The stakes here aren't just your in-game stats, but your real-world identity. A vulnerability like this turns your PC into an open book, making you a target for ransomware, data theft, or having your machine turned into part of a botnet. While publishers are ultimately responsible for patching their games, you can fortify your own digital defenses. Ensure your PC's operating system and security software are always updated, as this can sometimes block the malicious payloads hackers try to deliver. Furthermore, avoid running games with administrator privileges whenever possible, as this creates a crucial barrier that can limit a hacker's control if they do manage to break through.

From the Lab: The Walls (and Bugs) Have Ears

Finally, a look to the future, where the lines between science fiction and our physical reality are rapidly blurring. In the world of personal surveillance, researchers developed WhoFi, a system that uses standard Wi-Fi signals to identify you by the unique way your body disrupts the waves—no phone or device required. The technology can reportedly identify individuals with up to 95% accuracy, meaning your very presence could soon become a trackable, biometric fingerprint.

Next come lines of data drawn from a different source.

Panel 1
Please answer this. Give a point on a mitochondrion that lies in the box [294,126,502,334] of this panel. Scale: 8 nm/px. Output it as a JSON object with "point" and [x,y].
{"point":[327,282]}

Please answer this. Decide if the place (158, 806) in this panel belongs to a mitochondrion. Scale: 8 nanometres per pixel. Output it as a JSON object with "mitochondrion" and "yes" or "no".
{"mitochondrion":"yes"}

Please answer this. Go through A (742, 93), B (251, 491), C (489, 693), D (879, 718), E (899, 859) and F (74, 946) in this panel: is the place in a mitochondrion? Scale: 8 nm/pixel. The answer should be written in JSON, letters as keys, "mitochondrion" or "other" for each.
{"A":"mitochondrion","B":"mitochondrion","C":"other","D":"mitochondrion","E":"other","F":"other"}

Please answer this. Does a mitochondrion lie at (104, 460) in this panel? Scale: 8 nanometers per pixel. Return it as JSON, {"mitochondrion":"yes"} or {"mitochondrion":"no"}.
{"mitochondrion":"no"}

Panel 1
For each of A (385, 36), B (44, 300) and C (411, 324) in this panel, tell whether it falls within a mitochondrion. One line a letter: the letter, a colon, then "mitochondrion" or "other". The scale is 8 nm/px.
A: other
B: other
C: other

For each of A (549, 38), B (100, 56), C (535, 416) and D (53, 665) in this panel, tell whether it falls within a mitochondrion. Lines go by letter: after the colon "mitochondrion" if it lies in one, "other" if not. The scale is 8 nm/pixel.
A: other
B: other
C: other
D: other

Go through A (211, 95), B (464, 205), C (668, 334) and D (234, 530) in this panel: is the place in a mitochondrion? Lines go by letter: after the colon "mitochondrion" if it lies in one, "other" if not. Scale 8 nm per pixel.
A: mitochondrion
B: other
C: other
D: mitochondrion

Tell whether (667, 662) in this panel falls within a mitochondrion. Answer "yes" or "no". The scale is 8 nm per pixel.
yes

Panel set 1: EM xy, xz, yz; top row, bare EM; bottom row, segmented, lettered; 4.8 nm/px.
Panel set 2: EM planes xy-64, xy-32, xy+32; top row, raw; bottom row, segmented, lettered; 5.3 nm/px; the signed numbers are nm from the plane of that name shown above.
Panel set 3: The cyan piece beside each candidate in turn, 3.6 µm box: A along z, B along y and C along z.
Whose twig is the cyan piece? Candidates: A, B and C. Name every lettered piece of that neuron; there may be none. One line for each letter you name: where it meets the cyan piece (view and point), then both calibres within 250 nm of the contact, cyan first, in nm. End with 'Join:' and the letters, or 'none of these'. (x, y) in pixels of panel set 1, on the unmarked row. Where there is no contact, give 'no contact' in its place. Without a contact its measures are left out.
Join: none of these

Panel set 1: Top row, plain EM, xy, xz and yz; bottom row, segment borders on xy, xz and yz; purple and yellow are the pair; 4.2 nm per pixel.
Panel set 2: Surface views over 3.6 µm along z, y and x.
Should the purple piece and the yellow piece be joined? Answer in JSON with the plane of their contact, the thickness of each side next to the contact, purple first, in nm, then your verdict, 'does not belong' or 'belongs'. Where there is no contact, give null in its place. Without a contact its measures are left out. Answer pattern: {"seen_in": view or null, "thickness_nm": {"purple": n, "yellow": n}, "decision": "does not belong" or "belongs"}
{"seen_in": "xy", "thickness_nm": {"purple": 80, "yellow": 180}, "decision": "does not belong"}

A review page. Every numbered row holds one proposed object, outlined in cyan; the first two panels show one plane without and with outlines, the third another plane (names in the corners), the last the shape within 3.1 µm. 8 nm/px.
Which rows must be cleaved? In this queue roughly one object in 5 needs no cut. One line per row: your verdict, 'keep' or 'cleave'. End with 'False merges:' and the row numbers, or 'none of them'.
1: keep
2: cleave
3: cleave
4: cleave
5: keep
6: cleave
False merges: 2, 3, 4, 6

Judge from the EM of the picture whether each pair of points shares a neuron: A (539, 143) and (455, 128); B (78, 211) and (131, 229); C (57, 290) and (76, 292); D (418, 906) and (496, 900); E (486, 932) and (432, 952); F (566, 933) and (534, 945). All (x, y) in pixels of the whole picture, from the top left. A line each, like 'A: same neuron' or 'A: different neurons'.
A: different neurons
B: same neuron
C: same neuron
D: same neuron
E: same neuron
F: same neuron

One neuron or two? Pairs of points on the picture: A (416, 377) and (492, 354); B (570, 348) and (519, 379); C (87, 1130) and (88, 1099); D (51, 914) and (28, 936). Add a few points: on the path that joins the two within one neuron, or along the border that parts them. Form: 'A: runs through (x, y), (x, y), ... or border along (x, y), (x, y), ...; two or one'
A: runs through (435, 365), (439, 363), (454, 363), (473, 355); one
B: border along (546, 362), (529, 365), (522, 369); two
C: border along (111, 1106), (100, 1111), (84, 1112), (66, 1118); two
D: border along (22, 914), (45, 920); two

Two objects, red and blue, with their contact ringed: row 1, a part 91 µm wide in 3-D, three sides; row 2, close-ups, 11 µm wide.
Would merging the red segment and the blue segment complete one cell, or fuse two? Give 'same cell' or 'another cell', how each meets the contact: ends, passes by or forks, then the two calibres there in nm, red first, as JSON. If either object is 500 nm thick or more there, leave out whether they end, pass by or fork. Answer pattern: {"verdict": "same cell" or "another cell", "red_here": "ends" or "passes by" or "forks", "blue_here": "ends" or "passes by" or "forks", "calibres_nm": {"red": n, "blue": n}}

Meanwhile, on the geopolitical stage, that same push into novel surveillance is taking an even more startling turn. Spurred by a massive increase in defense spending, German tech startups are now developing tank-like AI robots, battlefield drones, and—in the most headline-grabbing example—cyborg "spy" cockroaches. These insects, equipped with miniature cameras and controlled by electrical stimuli, are designed to provide surveillance in hostile environments. Whether it’s the radio waves in a café or the insects on the ground, the message is clear: the next generation of security aims to turn the entire world into a sensor.